* INSTRUCTION:
Copy out the full text of the listing below line for line without changing anything, leaving out the pictures.

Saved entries
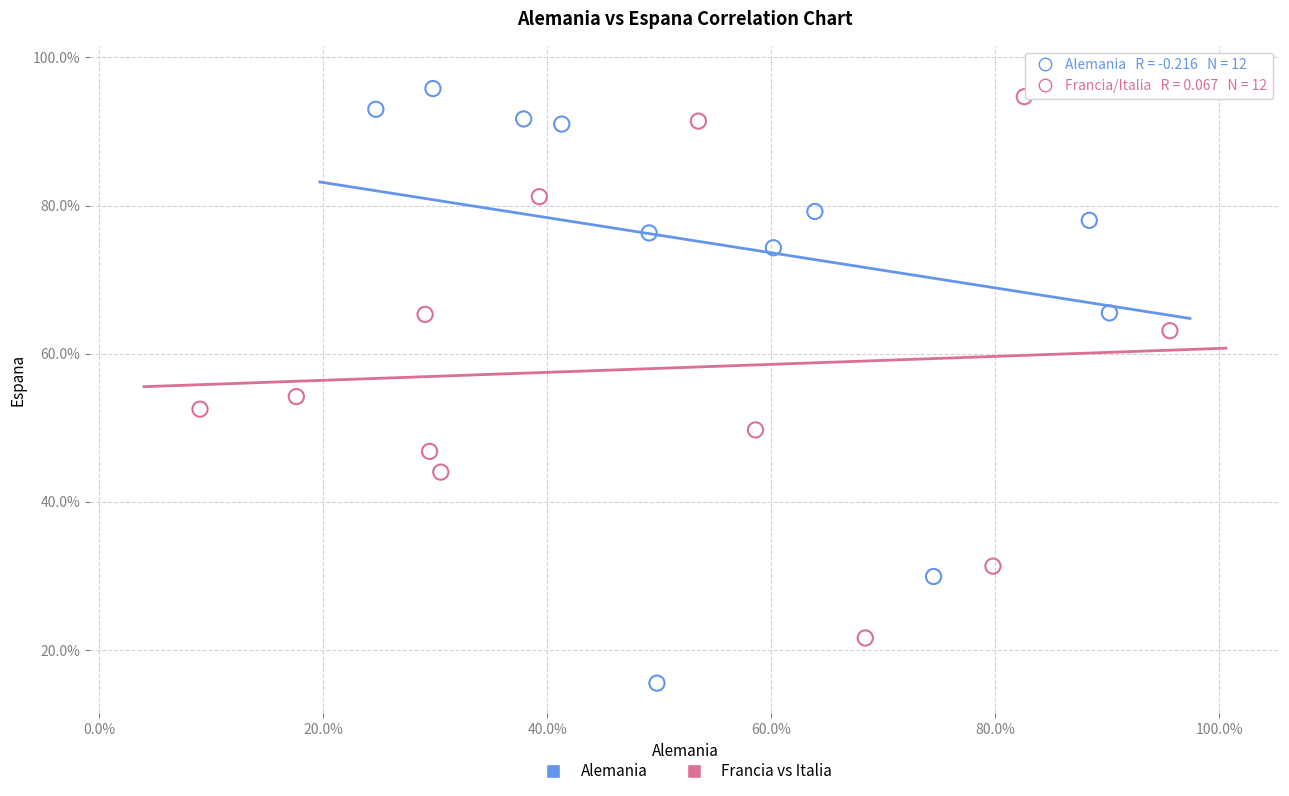

What are all the series names shown in the legend?

Alemania, Francia vs Italia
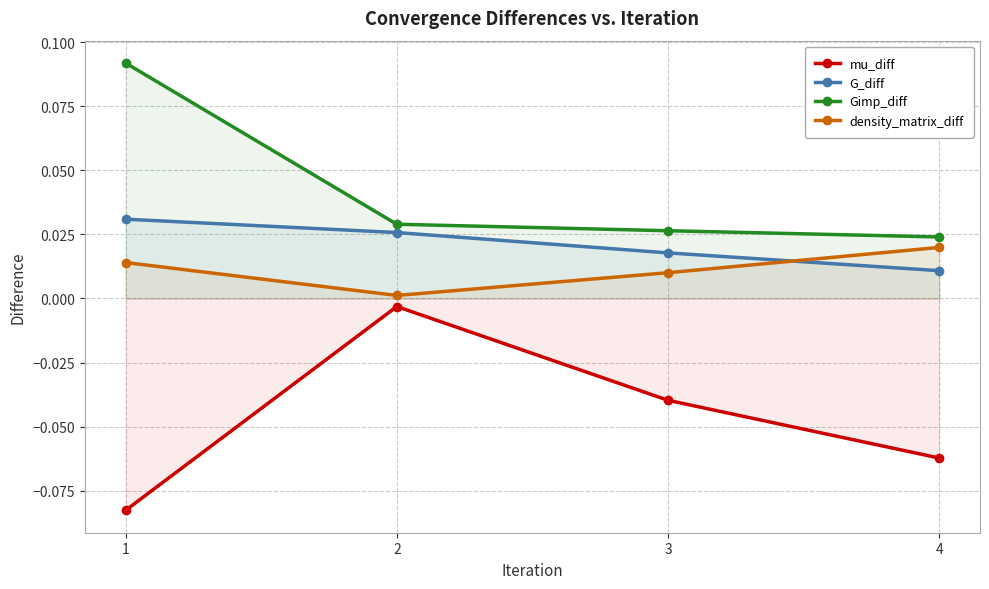

The Gimp_diff series shows 0.2 at 1. True or false?

False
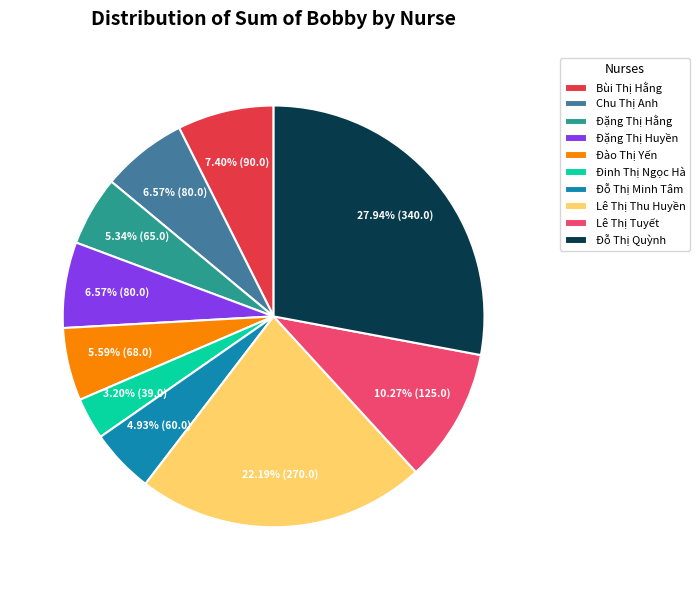

How many slices are in this pie chart?

10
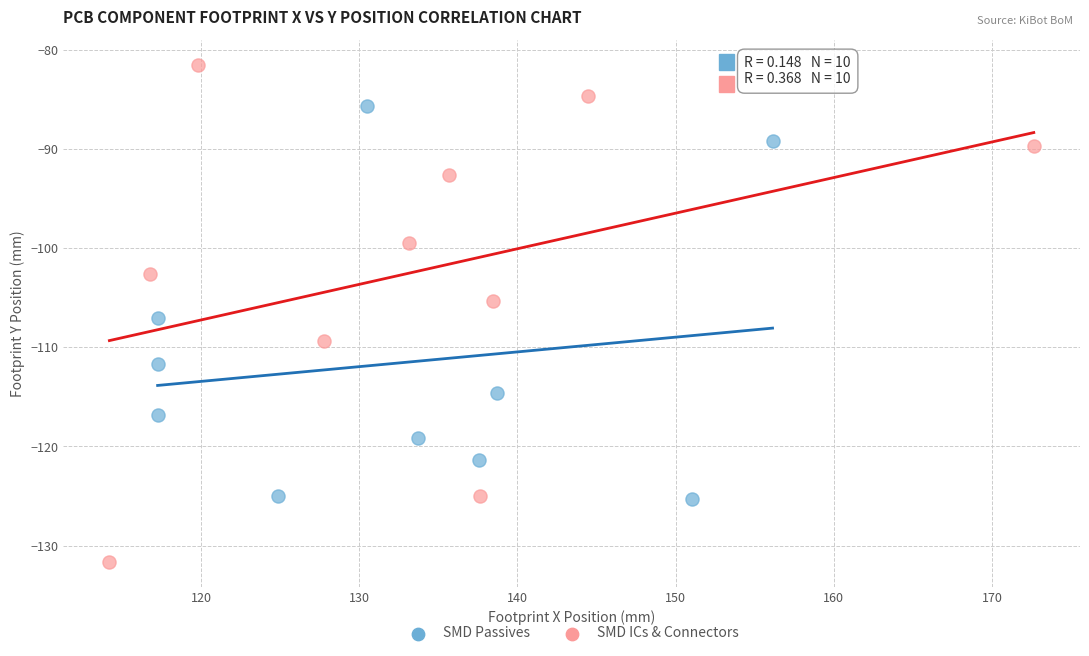

Which series reaches the maximum Y coordinate?

SMD ICs & Connectors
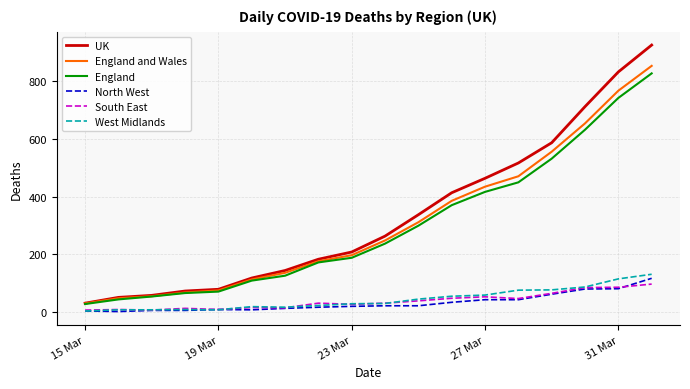

True or false: England and Wales has more than 2 interior local peaks.

False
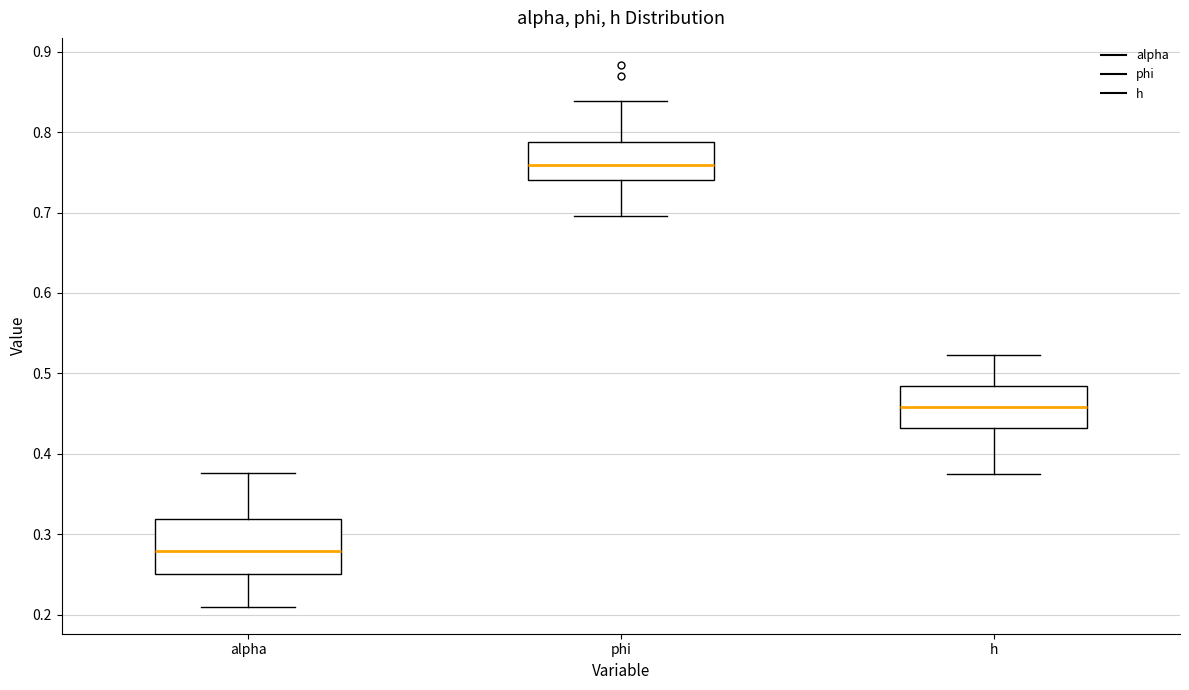

Reading left to right, transcribe this box plot: for each box, give where its median line is, the range the box spans, and where its two whiskers end, as read against the y-axis. The values are not printed on the chart, so give them approximately, as read against the axis.

alpha: median 0.28, box 0.25 to 0.32, whiskers 0.21 to 0.38
phi: median 0.76, box 0.74 to 0.79, whiskers 0.70 to 0.84
h: median 0.46, box 0.43 to 0.48, whiskers 0.38 to 0.52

* RESPONSE BELOW:
What are all the series names shown in the legend?

Alemania, Francia vs Italia

The Gimp_diff series shows 0.2 at 1. True or false?

False

How many slices are in this pie chart?

10

Which series reaches the maximum Y coordinate?

SMD ICs & Connectors

True or false: England and Wales has more than 2 interior local peaks.

False

Reading left to right, transcribe this box plot: for each box, give where its median line is, the range the box spans, and where its two whiskers end, as read against the y-axis. The values are not printed on the chart, so give them approximately, as read against the axis.

alpha: median 0.28, box 0.25 to 0.32, whiskers 0.21 to 0.38
phi: median 0.76, box 0.74 to 0.79, whiskers 0.70 to 0.84
h: median 0.46, box 0.43 to 0.48, whiskers 0.38 to 0.52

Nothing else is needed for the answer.